🤖 AI Summary
Large language models (LLMs) face a fundamental trade-off between faithfulness and expressiveness when integrating external knowledge: over-reliance on retrieved content often yields verbose, rigid outputs, whereas dependence on parametric knowledge risks factual inaccuracy. To address this, we propose Collaborative Decoding (CoDe), a plug-and-play framework that dynamically fuses internal and external knowledge via joint optimization of distributional divergence and model confidence. CoDe introduces a novel knowledge-aware re-ranking mechanism that adaptively balances parametric and retrieval-based knowledge during decoding—without requiring fine-tuning. Extensive experiments across multiple state-of-the-art LLMs and diverse evaluation dimensions—including Faithfulness, BLEU, and BERTScore—demonstrate that CoDe significantly improves answer faithfulness while preserving linguistic naturalness and fluency.
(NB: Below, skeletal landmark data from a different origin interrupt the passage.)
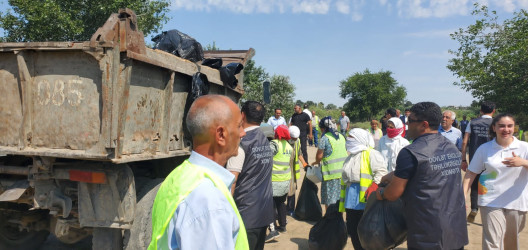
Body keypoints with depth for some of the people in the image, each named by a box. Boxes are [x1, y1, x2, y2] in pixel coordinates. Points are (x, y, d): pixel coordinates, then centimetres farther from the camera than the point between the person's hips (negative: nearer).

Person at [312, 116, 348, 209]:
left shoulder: (324, 138, -12)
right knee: (340, 198, 18)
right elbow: (345, 152, 15)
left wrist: (317, 162, 10)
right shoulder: (341, 136, 10)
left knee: (329, 201, 4)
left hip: (331, 172, -7)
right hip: (343, 171, 7)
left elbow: (319, 155, -11)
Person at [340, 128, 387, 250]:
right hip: (351, 198, 8)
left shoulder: (371, 154, -5)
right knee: (352, 230, 12)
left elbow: (381, 171, -15)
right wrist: (342, 199, 25)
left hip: (364, 199, -8)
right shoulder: (351, 157, 22)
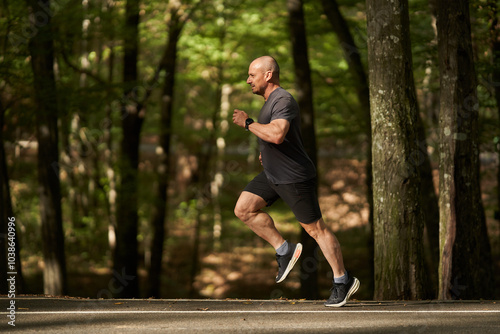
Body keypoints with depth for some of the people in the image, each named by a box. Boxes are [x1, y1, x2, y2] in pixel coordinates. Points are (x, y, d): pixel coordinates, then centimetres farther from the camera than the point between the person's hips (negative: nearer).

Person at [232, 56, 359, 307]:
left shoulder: (283, 101, -21)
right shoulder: (271, 100, 12)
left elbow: (277, 134, -38)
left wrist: (247, 123, -26)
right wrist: (267, 152, 16)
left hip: (295, 177, -10)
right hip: (272, 174, 10)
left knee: (315, 229, -1)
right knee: (243, 209, -2)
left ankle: (343, 281, 9)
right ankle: (284, 251, 6)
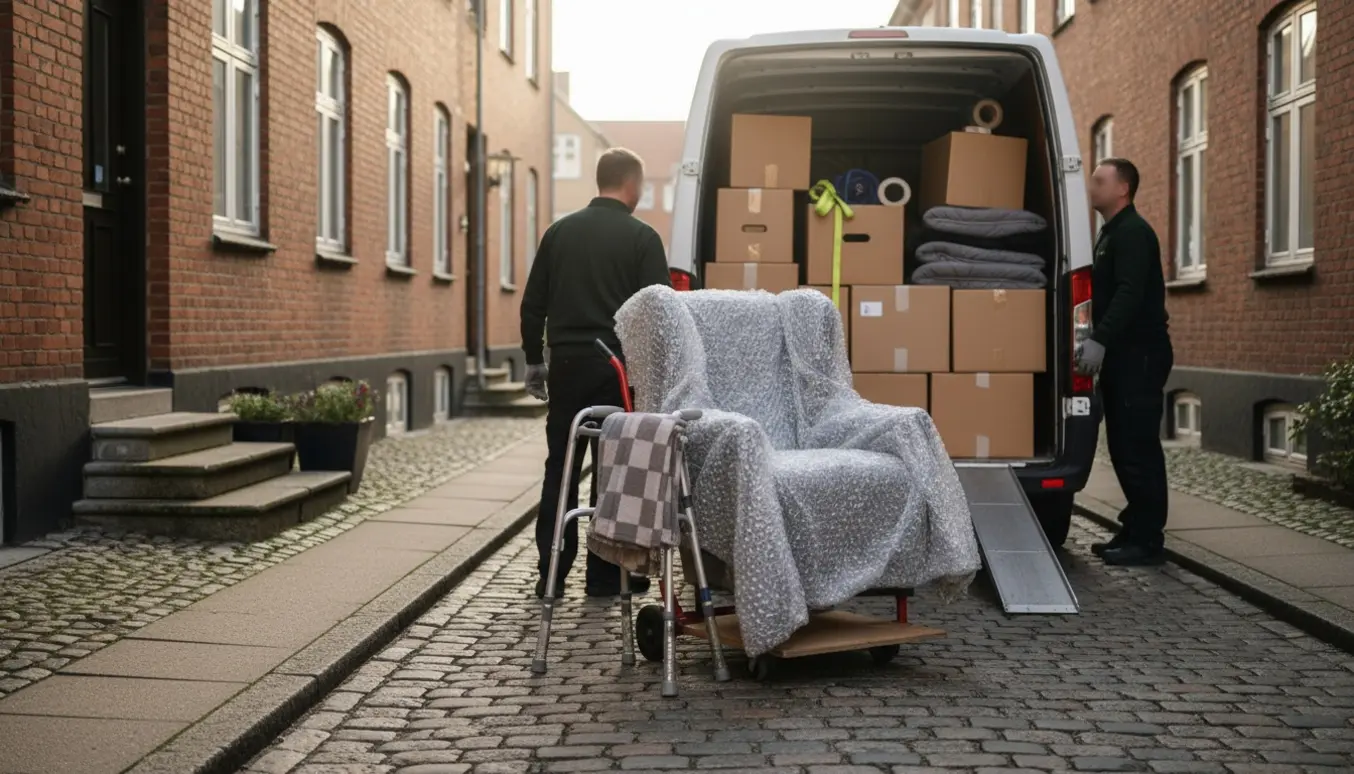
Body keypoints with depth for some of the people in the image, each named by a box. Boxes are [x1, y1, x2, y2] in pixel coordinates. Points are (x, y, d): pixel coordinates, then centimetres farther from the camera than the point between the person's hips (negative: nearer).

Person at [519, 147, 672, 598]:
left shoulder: (560, 231, 8)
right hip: (618, 369, -4)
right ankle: (604, 578, 9)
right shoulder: (642, 238, -4)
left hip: (566, 365, 4)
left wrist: (534, 360, 17)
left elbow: (532, 305, 9)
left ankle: (551, 576, 11)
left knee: (560, 470, 9)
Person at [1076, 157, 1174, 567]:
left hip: (1140, 355, -10)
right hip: (1121, 355, 10)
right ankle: (1134, 530, 18)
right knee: (1123, 446, 12)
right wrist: (1097, 340, 16)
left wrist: (1099, 340, -29)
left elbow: (1129, 294, -23)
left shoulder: (1133, 233, -12)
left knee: (1138, 448, -8)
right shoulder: (1111, 233, 20)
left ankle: (1147, 540, -4)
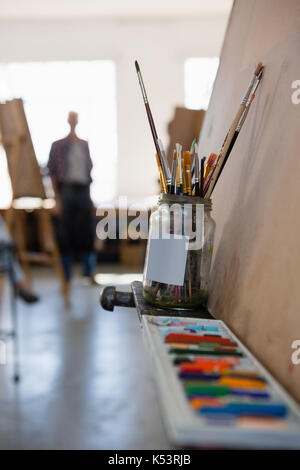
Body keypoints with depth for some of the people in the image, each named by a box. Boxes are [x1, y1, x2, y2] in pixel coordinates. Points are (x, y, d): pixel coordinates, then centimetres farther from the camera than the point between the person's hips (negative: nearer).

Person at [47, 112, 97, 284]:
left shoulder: (85, 145, 15)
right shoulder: (58, 145, 3)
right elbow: (52, 173, -1)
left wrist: (91, 198, 12)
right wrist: (57, 199, -8)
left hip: (83, 191, 4)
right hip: (66, 191, -3)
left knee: (89, 232, 2)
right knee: (65, 235, 1)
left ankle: (89, 273, 13)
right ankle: (66, 277, 9)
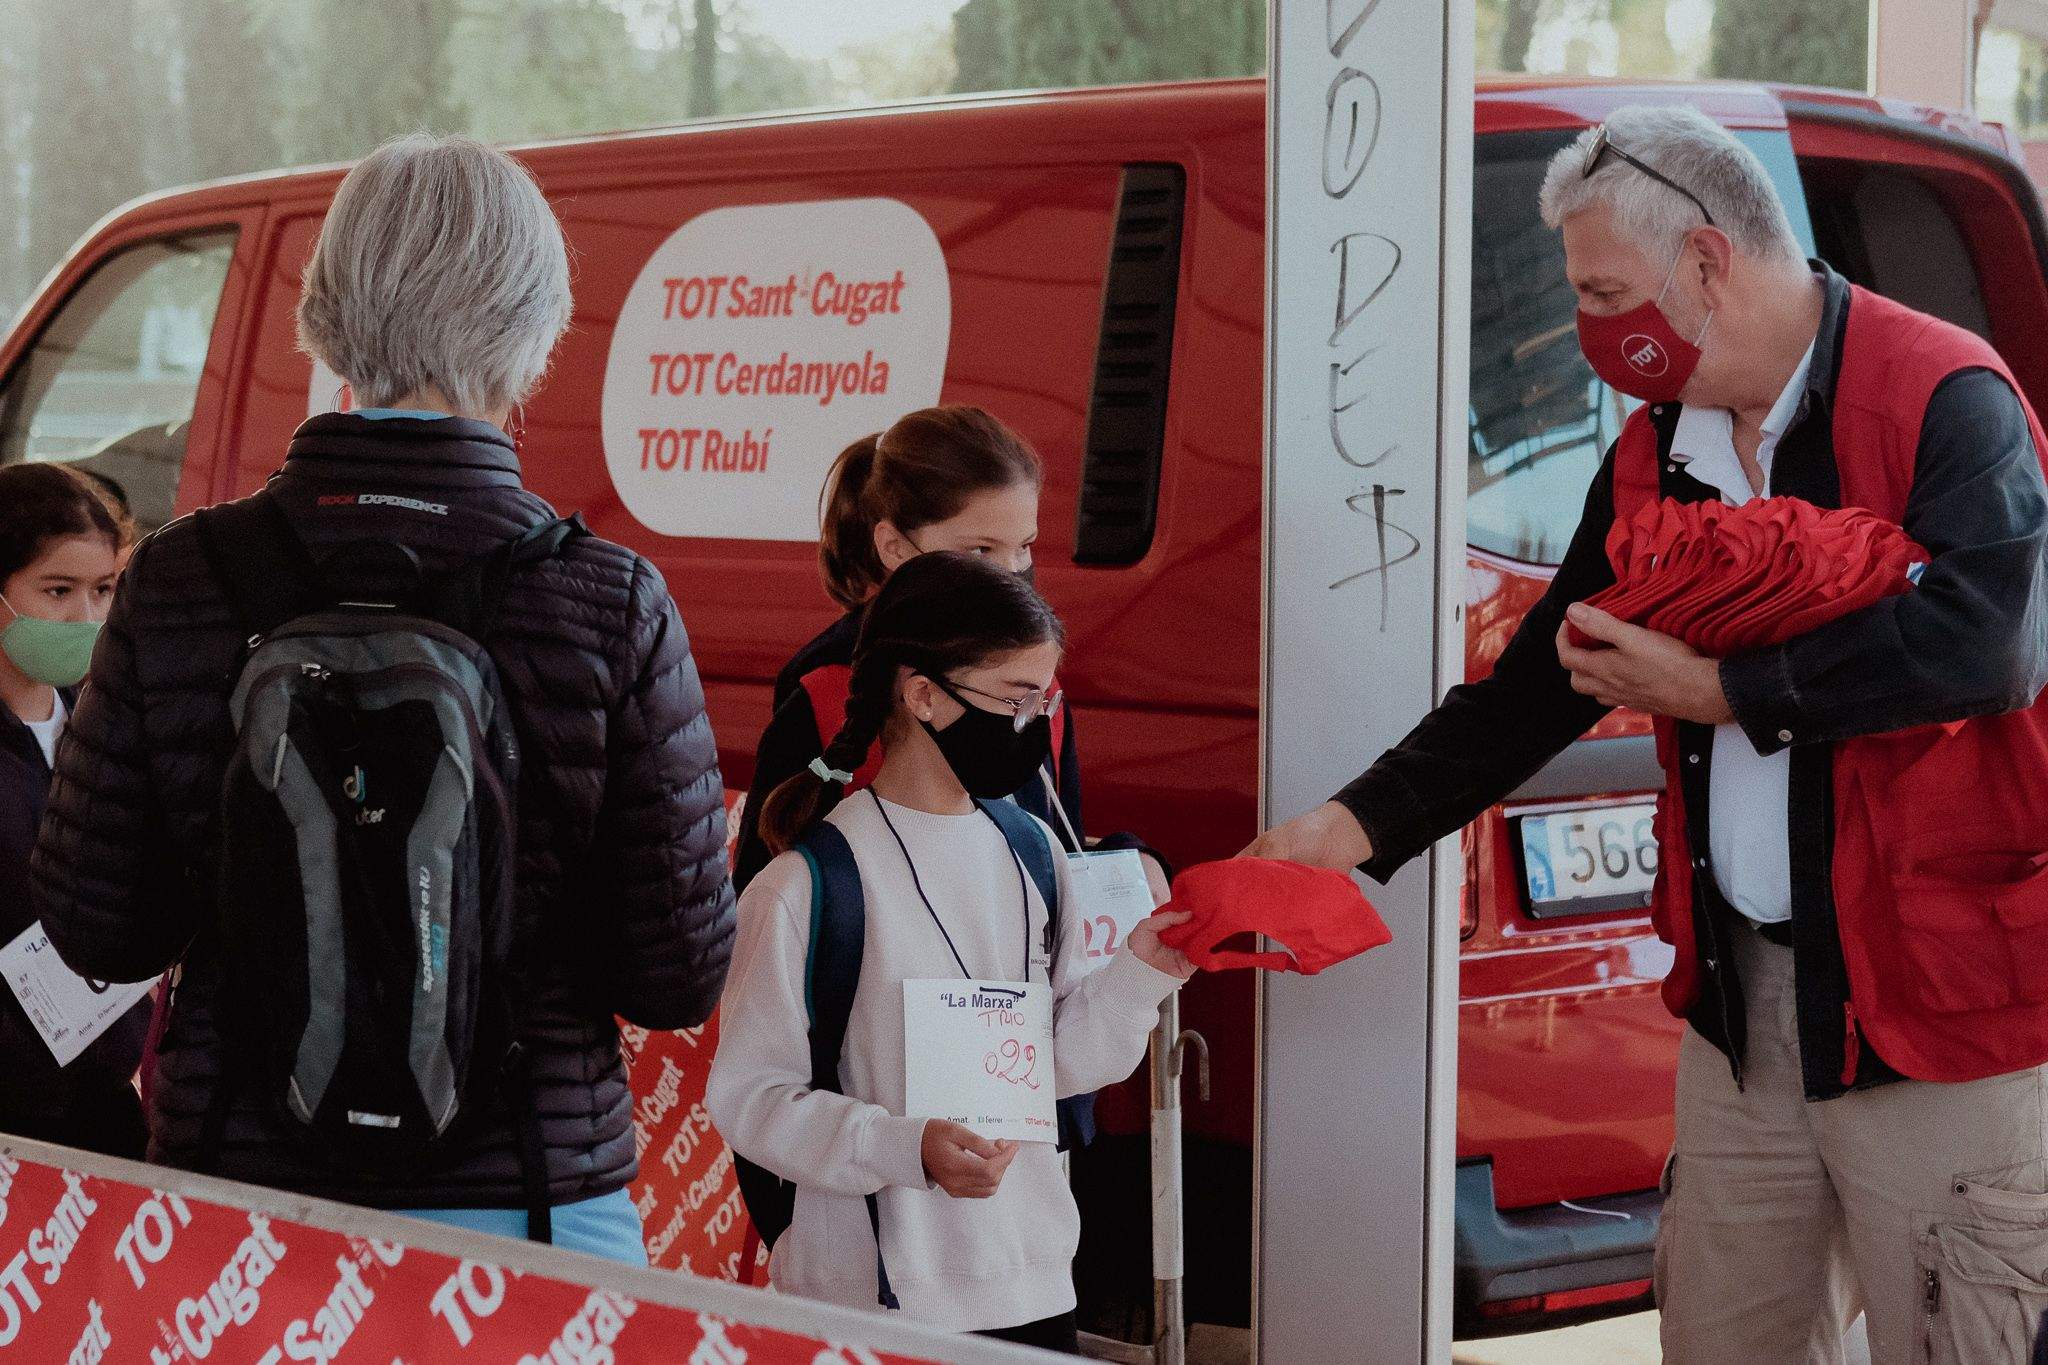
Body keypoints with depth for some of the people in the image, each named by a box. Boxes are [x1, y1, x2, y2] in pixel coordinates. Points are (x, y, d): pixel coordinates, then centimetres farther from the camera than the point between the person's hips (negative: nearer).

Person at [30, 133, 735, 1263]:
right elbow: (682, 978, -9)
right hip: (526, 1201, -1)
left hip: (234, 1182, 2)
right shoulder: (613, 605, -11)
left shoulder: (176, 583, -7)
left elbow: (92, 927, 0)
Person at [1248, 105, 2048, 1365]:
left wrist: (1715, 690, -19)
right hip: (1743, 1001, 7)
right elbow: (1545, 680, 18)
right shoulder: (1655, 457, 12)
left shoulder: (1943, 399, -12)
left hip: (1937, 1019, -7)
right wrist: (1357, 826, 8)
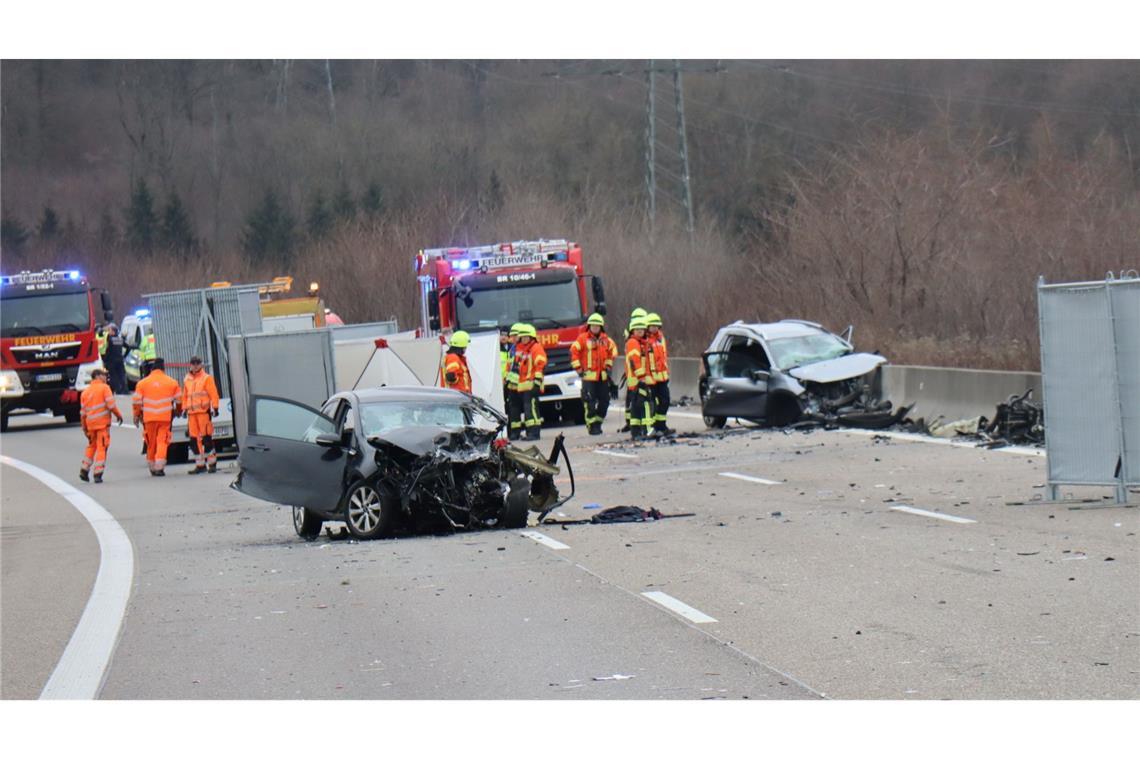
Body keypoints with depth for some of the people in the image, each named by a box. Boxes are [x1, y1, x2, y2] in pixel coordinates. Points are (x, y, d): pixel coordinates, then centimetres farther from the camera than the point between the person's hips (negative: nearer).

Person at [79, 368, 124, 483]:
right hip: (103, 422, -5)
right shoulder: (104, 388, -4)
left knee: (91, 446, 21)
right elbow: (111, 405, -13)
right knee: (101, 448, -1)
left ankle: (84, 471, 17)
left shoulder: (85, 392, 12)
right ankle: (98, 474, -5)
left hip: (90, 424, 5)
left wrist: (84, 428, 17)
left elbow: (83, 412, 12)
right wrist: (119, 415, 2)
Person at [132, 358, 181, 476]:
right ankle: (159, 466, -15)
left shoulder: (142, 383, 3)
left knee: (151, 443, 11)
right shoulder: (172, 382, 4)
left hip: (149, 418, 1)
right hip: (165, 417, -1)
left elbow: (137, 401, 2)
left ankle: (152, 467, 18)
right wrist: (178, 411, 28)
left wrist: (137, 415, 12)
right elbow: (179, 400, 11)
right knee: (162, 442, -2)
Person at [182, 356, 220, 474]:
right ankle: (200, 465, 10)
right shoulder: (187, 380, 16)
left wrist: (215, 408, -11)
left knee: (206, 438, -7)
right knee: (194, 439, 4)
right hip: (191, 413, 6)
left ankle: (212, 463, 1)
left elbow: (213, 394, -4)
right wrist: (184, 409, 15)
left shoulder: (206, 378, 0)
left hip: (204, 412, -5)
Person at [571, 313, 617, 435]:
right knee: (590, 402, -6)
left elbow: (612, 349, 25)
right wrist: (578, 369, -8)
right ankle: (592, 426, -1)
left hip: (603, 376, 5)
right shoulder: (583, 338, -5)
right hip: (589, 375, -5)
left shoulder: (605, 339, 9)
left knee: (604, 401, 7)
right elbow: (574, 351, -6)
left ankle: (598, 422, 21)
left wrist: (609, 365, 17)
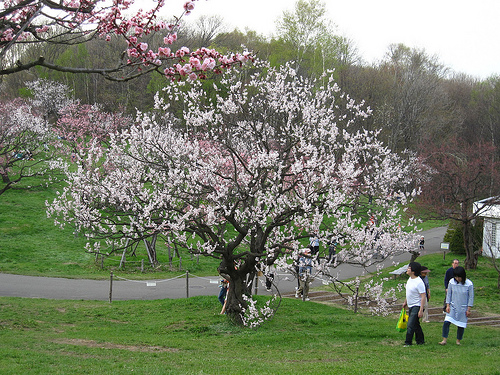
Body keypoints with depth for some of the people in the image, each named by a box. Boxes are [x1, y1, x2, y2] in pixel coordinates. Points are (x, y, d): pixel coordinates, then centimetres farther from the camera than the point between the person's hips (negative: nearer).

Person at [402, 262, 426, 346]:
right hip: (410, 306, 9)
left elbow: (423, 297, -22)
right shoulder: (410, 279, 6)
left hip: (416, 307, -9)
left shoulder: (419, 282, -22)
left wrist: (421, 310, -25)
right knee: (416, 325, 18)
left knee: (410, 325, -11)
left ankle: (408, 343, -5)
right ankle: (420, 341, 29)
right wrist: (405, 302, 28)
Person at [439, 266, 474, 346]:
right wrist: (447, 305, -1)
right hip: (452, 306, 2)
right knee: (446, 322, -12)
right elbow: (448, 294, 4)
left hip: (463, 308, -1)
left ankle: (458, 341, 23)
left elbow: (471, 297, -4)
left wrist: (468, 309, -4)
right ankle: (444, 340, -5)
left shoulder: (469, 284, -12)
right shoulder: (452, 282, -7)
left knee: (461, 325, 4)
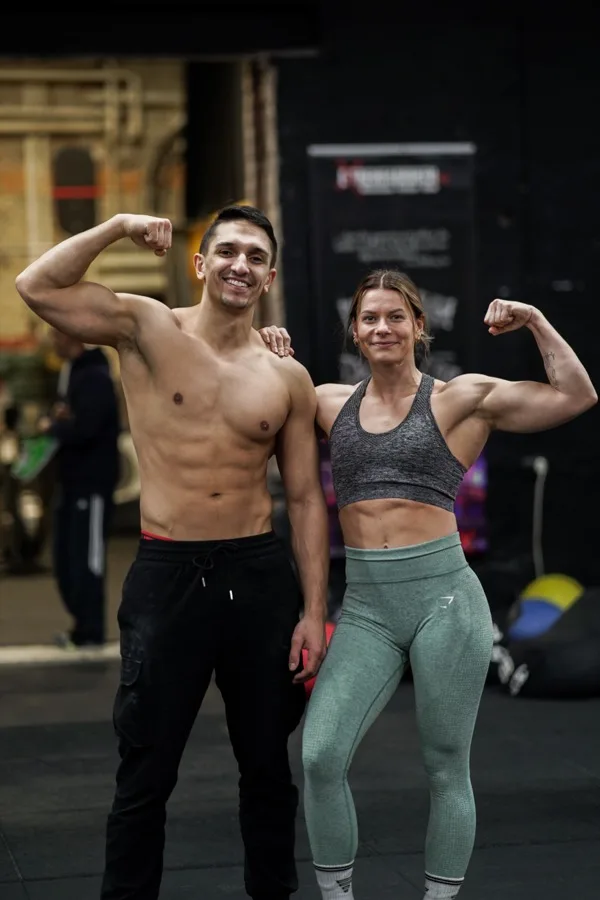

The results validate CoDe’s effectiveness, model-agnostic generalizability, and deployment efficiency.
📝 Abstract
Grounding responses in external knowledge represents an effective strategy for mitigating hallucinations in Large Language Models (LLMs). However, current LLMs struggle to seamlessly integrate knowledge while simultaneously maintaining faithfulness (or fidelity) and expressiveness, capabilities that humans naturally possess. This limitation results in outputs that either lack support from external knowledge, thereby compromising faithfulness, or appear overly verbose and unnatural, thus sacrificing expressiveness. In this work, to break the trade-off between faithfulness and expressiveness, we propose Collaborative Decoding (CoDe), a novel approach that dynamically integrates output probabilities generated with and without external knowledge. This integration is guided by distribution divergence and model confidence, enabling the selective activation of relevant and reliable expressions from the model's internal parameters. Furthermore, we introduce a knowledge-aware reranking mechanism that prevents over-reliance on prior parametric knowledge while ensuring proper utilization of provided external information. Through comprehensive experiments, our plug-and-play CoDe framework demonstrates superior performance in enhancing faithfulness without compromising expressiveness across diverse LLMs and evaluation metrics, validating both its effectiveness and generalizability.